Consider these points:
- The CEO understands that building brand reputation reduces commercial risk, insulates the company in a crisis, and provides the common purpose…
- Efforts are focused on a single, global corporate brand rather than individual product brands.
Examples:
- Intel is the ultimate ingredient brand. It makes zero sales to end consumers, yet Intel built a consumer demand pull for its chips that required every PC manufacturer to incorporate them and to advertise Intel Inside on their products and in their ads.
- Would Dupont’s shareholder value be the same today if it had not made consumers aware of nylon, Lycra, and Stainmaster and linked these innovations to the Dupont name? Definitely not.
So what does this mean to the average B2B business owner like you? As Miracle has often said, there’s a big disconnect in the ways that entrepreneurs market their product lines. If you’re selling wholesale, you must have a two prong approach. First you must know how to cogently market to retailers in ways that are meaningful to them. Second, you market your product to consumers through assurances and stories on your hang tags (mostly). Miracle says that many of your marketing efforts are a work around; you’re not targeting the buyer but trying to go around them to get to the consumer. Bad approach.
A related article is Authenticity over Exaggeration:The New Rule in Advertising (HBS). Only obliquely mentioned was consumer fatigue (and you know I’ve long been exhausted by spurious marketing claims). Trendwatching newsletter describes a strategy to consider as “Brand Butlers” whilst being mindful of “Crowd Mining”. The latter link will expire, here’s the pdf which won’t. More briefings are here.
Class dismissed, nothing new was added. Just some previous entries Miracle had written that always need airing and some recent trends in marketing. that I never know where to stick.
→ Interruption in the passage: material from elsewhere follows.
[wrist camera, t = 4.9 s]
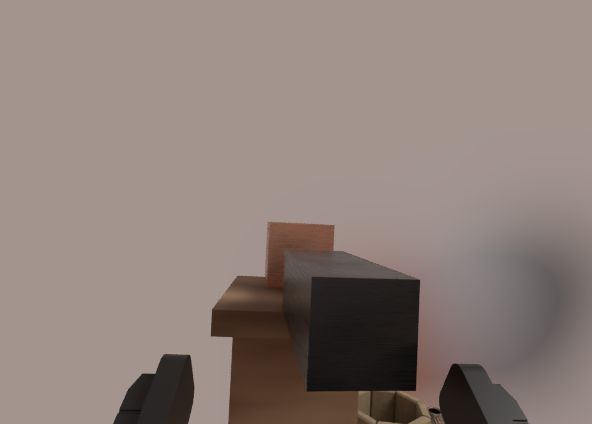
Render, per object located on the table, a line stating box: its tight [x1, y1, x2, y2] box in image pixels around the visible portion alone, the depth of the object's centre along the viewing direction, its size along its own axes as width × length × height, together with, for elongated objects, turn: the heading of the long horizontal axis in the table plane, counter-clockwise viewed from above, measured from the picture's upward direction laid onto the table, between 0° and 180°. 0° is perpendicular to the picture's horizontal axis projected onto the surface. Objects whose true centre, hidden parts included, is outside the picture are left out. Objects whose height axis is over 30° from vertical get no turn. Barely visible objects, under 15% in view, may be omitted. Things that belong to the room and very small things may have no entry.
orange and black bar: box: [265, 222, 420, 392], centre depth 22 cm, size 22×5×5 cm, turn 6°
On the one hand, you’ve often mentioned that a lack of fancy signage is more likely at the business end of the apparel industry, most recently in the “textile manufacturing” post, but on the other hand you’re being urged to brand yourself. It seems contradictory. I read a lot of the comments at the problogger site and thought that what they considered blogging to be – a form of entertainment that is competing with many other possible distractions in order to extract the most money from the punters – missed the whole point of Fashion-Incubator. I come here for the content and the discussions. In so many respects our culture has devolved into an intellectual junk food culture, with the sizzle taking the place of the steak (to paraphrase one problogger commenter) and to find somewhere that values and encourages depth and substance is rare, and worth fighting for. I understand that you need may need to brand yourself to attract the attention you need to keep this blog working for you, but please tread carefully. And don’t put more pictures than necessary to illustrate your point. I’m visually overfed, and find it such a relief to use the other side of my brain instead.
Most people on the web are selling stuff. Their problem is getting people to come back. I wander through department stores in my lunch break and this sometimes triggers a purchase I wasn’t otherwise considering making.
I don’t usually visit websites unless I have already decided to buy things (like everyone I surf from time to time but not in the same way I wander department stores where I can pick stuff up and touch it). The challenge of the website is to get you to come back from time to time anyway. Hence the email newsletter full of pictures and links which usually represent more of an annoyance.
Your site is the only one I come back to repeatedly and regularly and that is content driven. You could sell me stuff. Even your content. You are my lunch time department store wander.